# [What this task involves]
All that is needed is every line of the listing below that has "United".

Start of Records for the task

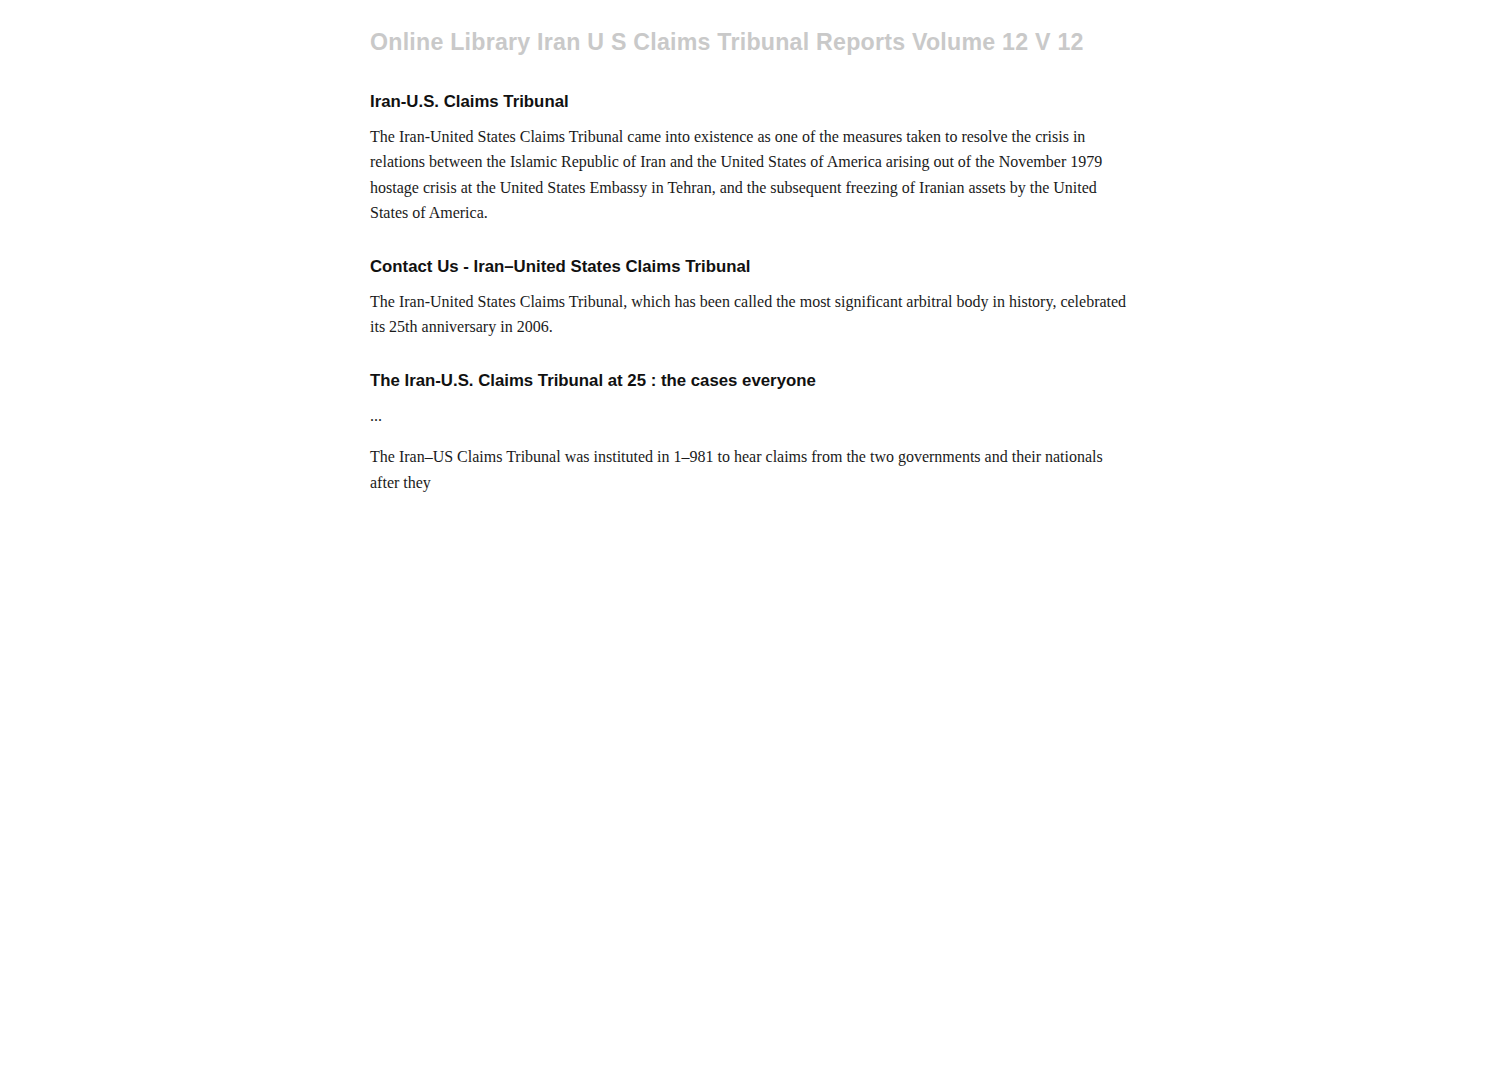Online Library Iran U S Claims Tribunal Reports Volume 12 V 12
Iran-U.S. Claims Tribunal
The Iran-United States Claims Tribunal came into existence as one of the measures taken to resolve the crisis in relations between the Islamic Republic of Iran and the United States of America arising out of the November 1979 hostage crisis at the United States Embassy in Tehran, and the subsequent freezing of Iranian assets by the United States of America.
Contact Us - Iran–United States Claims Tribunal
The Iran-United States Claims Tribunal, which has been called the most significant arbitral body in history, celebrated its 25th anniversary in 2006.
The Iran-U.S. Claims Tribunal at 25 : the cases everyone
...
The Iran–US Claims Tribunal was instituted in 1–981 to hear claims from the two governments and their nationals after they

End of Records for the task

# [Finished task]
The Iran-United States Claims Tribunal came into existence as one of the measures taken to resolve the crisis in relations between the Islamic Republic of Iran and the United States of America arising out of the November 1979 hostage crisis at the United States Embassy in Tehran, and the subsequent freezing of Iranian assets by the United States of America.
Contact Us - Iran–United States Claims Tribunal
The Iran-United States Claims Tribunal, which has been called the most significant arbitral body in history, celebrated its 25th anniversary in 2006.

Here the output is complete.